In this legislative session, two bills – SB 395 and HB 667 – were introduced to “prohibit a state employee, public education employee, or a person who performs services under a personal or professional services contract with the state or certain public education institutions from holding an elected state office.”
But the discussion and these bills miss the point. If stronger ethical constraints and financial disclosure were required for public officials, where and how they earn their income would cease to be such a problem.
Look at the Statement of Financial Interest forms public officials are required to file annually with the State Ethics Commission (www.ethics.alalinc.net/index.cfm). Those forms are remarkable mostly for what they don’t require to be disclosed.

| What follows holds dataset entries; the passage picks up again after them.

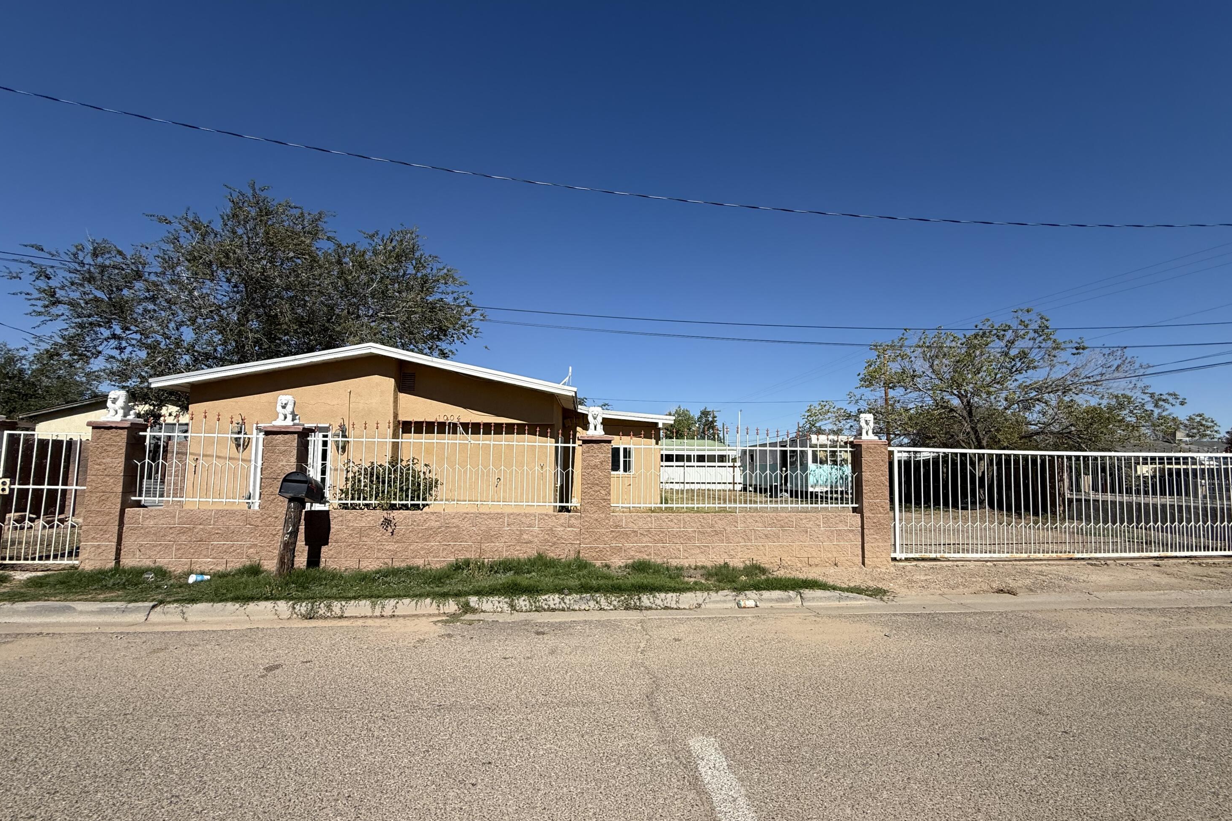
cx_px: 630
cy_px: 426
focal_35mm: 15
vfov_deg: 77.3
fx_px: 513
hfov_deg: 100.4
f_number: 2.2
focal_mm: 2.22
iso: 50
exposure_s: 1/3663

For example, local and state politicians may have no-bid contracts with state institutions such as Auburn University. But how would the public know, or know whether such contracts represent a conflict of interest? On the current forms, professional or consulting services information needn’t be disclosed, except by gross annual income in broad categories, with no specifics.
Recently Alabama Ethics Commission Director Jim Sumner (March 30; www.aptv.org/FTR/) highlighted inadequacies in our current requirements for public officials. The Ethics Commission’s work is also hindered because it has no subpoena power, limited funds and fewer employees than ten years ago.
Of course, why would legislators be interested in sufficiently funding an entity whose primary mission is to keep them honest?